____ Selected text

I was named Garin after the city in Western Armenia where my family is from. That is an example of a privilege. An example of a burden is that the city of Garin doesn’t exist – at least not by that name. In fact there is no land called Western Armenia. There hasn’t been since 1915. So I was named after an imaginary city in an imaginary land, and so were my brothers Daron and Van.
Our sister Shushi, meanwhile, has a different burden. She bears the name of a town that does exist – except that it exists in a republic that is endlessly fought over but never recognized by the world. We actually baptized her in the great white cathedral of Shushi in the Republic of Artsakh, before the enemy descended with drones and terrorists to slaughter the native population and take the town back.
My parents named their fifth and final child Armen. He was meant to represent the nation of Armenia – the little remnant of homeland that we’ve managed to keep. But it turns out this choice was no safer than the others. As I write these words today, the enemy has crossed our borders and moved to formally occupy the only corridor connecting Armenia to the 120,000 Armenians now trapped in Artsakh.
We’re used to all this. Just look back and you’ll see that the history of the Armenian people is one long sequence of tragedies. Our kings were beheaded. Our empires were crushed. Our people were dispersed across the world.

________
____ Study material

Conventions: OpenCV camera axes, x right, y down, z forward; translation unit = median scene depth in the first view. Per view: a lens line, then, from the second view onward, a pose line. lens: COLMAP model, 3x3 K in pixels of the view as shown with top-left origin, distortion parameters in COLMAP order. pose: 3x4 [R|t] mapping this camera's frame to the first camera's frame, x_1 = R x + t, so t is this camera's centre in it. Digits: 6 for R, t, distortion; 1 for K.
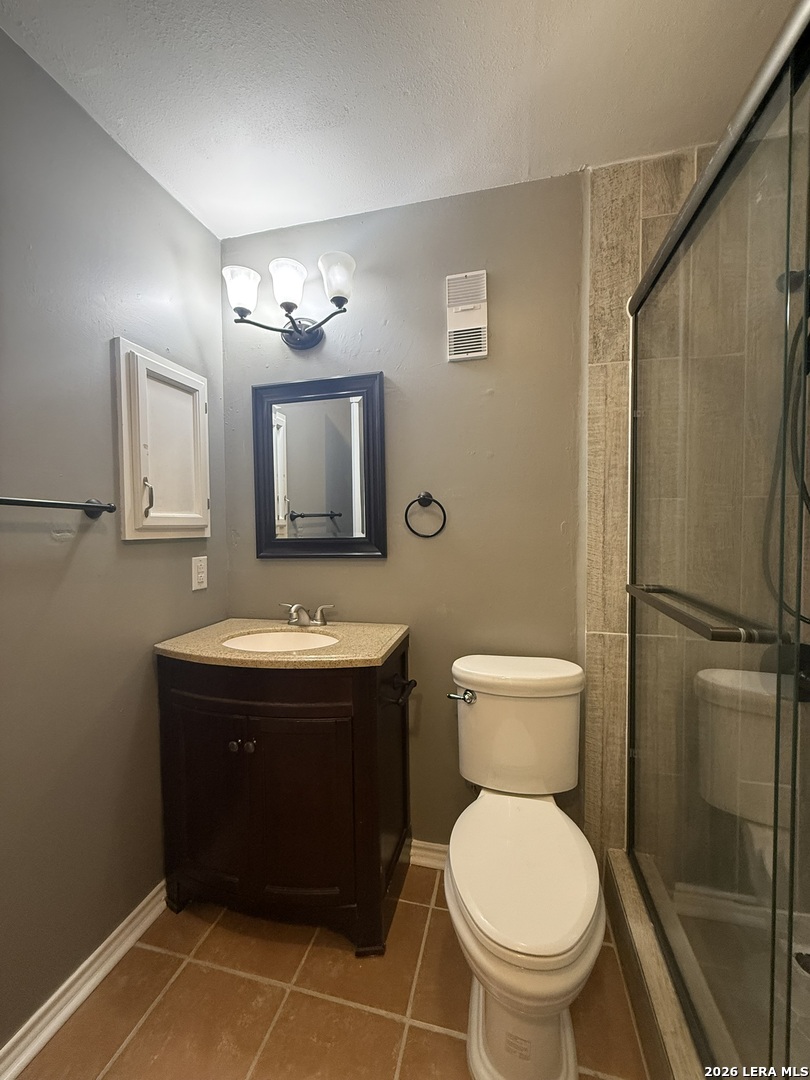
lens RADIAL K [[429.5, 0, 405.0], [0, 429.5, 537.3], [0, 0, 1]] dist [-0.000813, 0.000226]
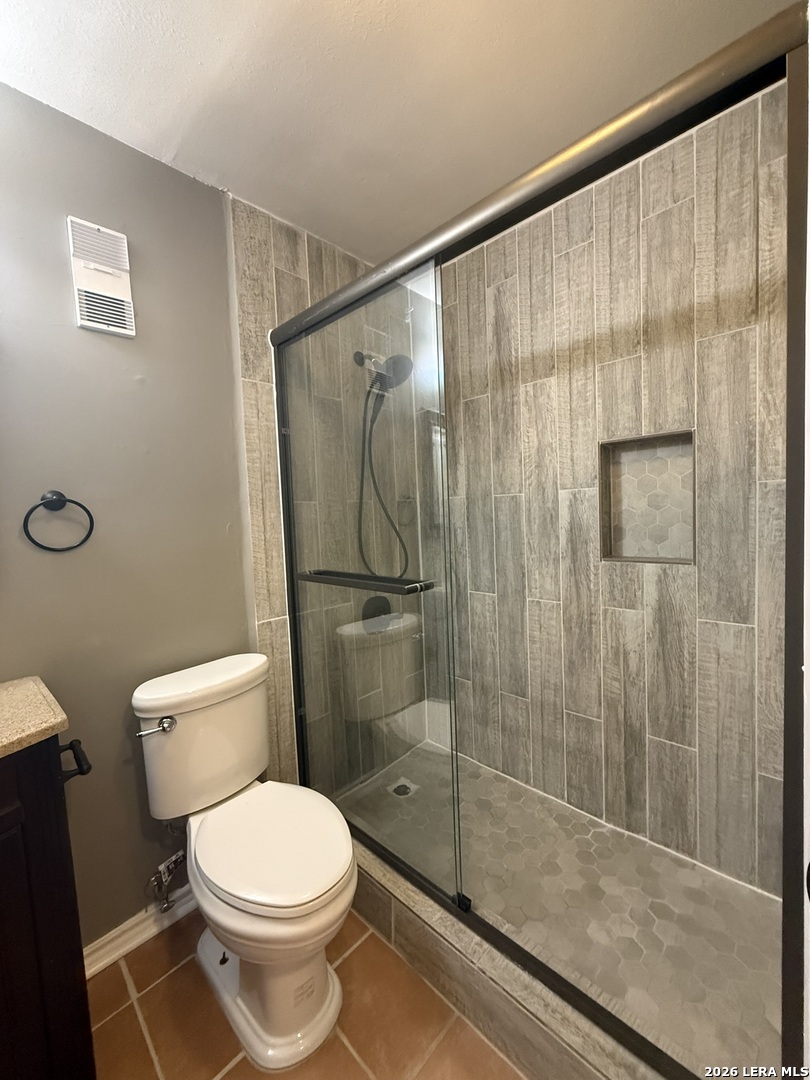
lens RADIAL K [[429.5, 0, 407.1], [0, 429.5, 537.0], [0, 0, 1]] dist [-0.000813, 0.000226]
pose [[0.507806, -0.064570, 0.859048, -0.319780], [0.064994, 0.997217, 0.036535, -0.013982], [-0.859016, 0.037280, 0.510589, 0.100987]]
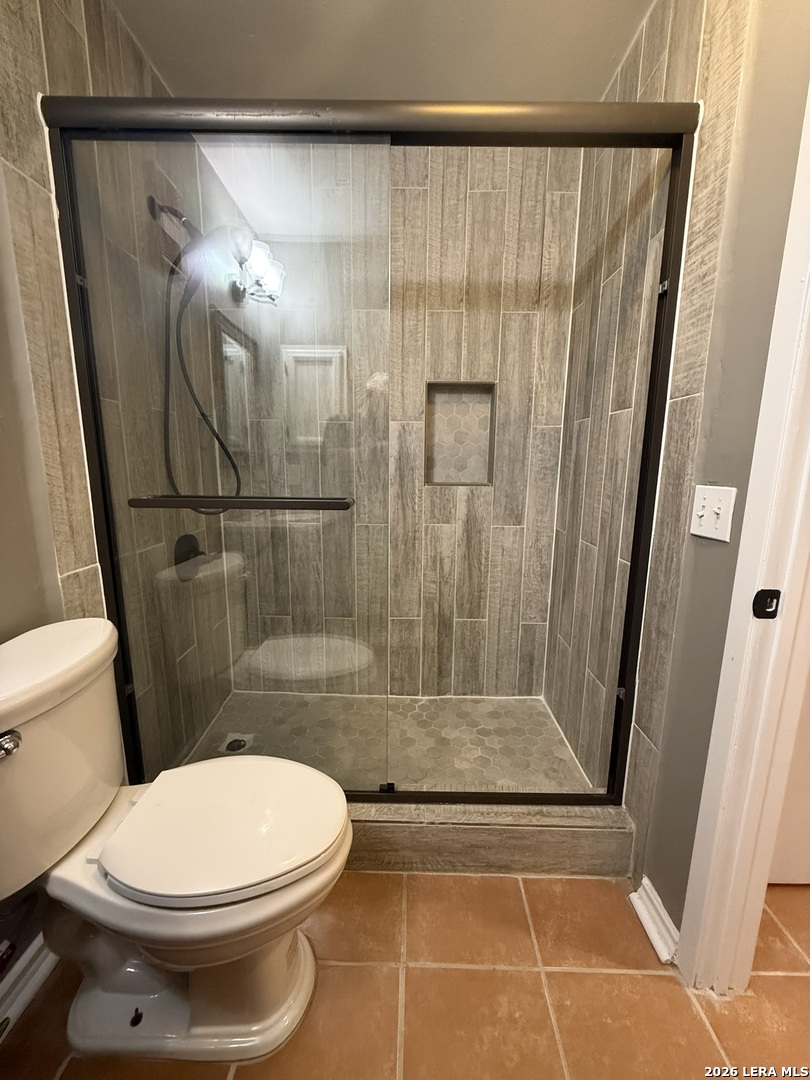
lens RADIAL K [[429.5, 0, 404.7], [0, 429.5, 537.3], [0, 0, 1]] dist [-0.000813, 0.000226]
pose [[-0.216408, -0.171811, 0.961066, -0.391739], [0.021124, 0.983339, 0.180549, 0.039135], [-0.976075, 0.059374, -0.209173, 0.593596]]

________

[Required actions]:
A - Summarize the passage about Armenian names in two sentences.
B - Rewrite the part of the passage about Armenian names between "Our sister Shushi, meanwhile, has" and "trapped in Artsakh.", inclusive, substituting "church" for "cathedral".

[Outputs for the tasks]:
A - The narrator and brothers Daron and Van were named after an imaginary city in an imaginary land, since Western Armenia has not existed since 1915, while their sister Shushi bears the name of a town in the unrecognized Republic of Artsakh that the enemy took back. The youngest child, Armen, was meant to represent the nation of Armenia, yet that choice proved no safer as the enemy has crossed its borders, in a history the narrator calls one long sequence of tragedies.

B -
Our sister Shushi, meanwhile, has a different burden. She bears the name of a town that does exist – except that it exists in a republic that is endlessly fought over but never recognized by the world. We actually baptized her in the great white church of Shushi in the Republic of Artsakh, before the enemy descended with drones and terrorists to slaughter the native population and take the town back.
My parents named their fifth and final child Armen. He was meant to represent the nation of Armenia – the little remnant of homeland that we’ve managed to keep. But it turns out this choice was no safer than the others. As I write these words today, the enemy has crossed our borders and moved to formally occupy the only corridor connecting Armenia to the 120,000 Armenians now trapped in Artsakh.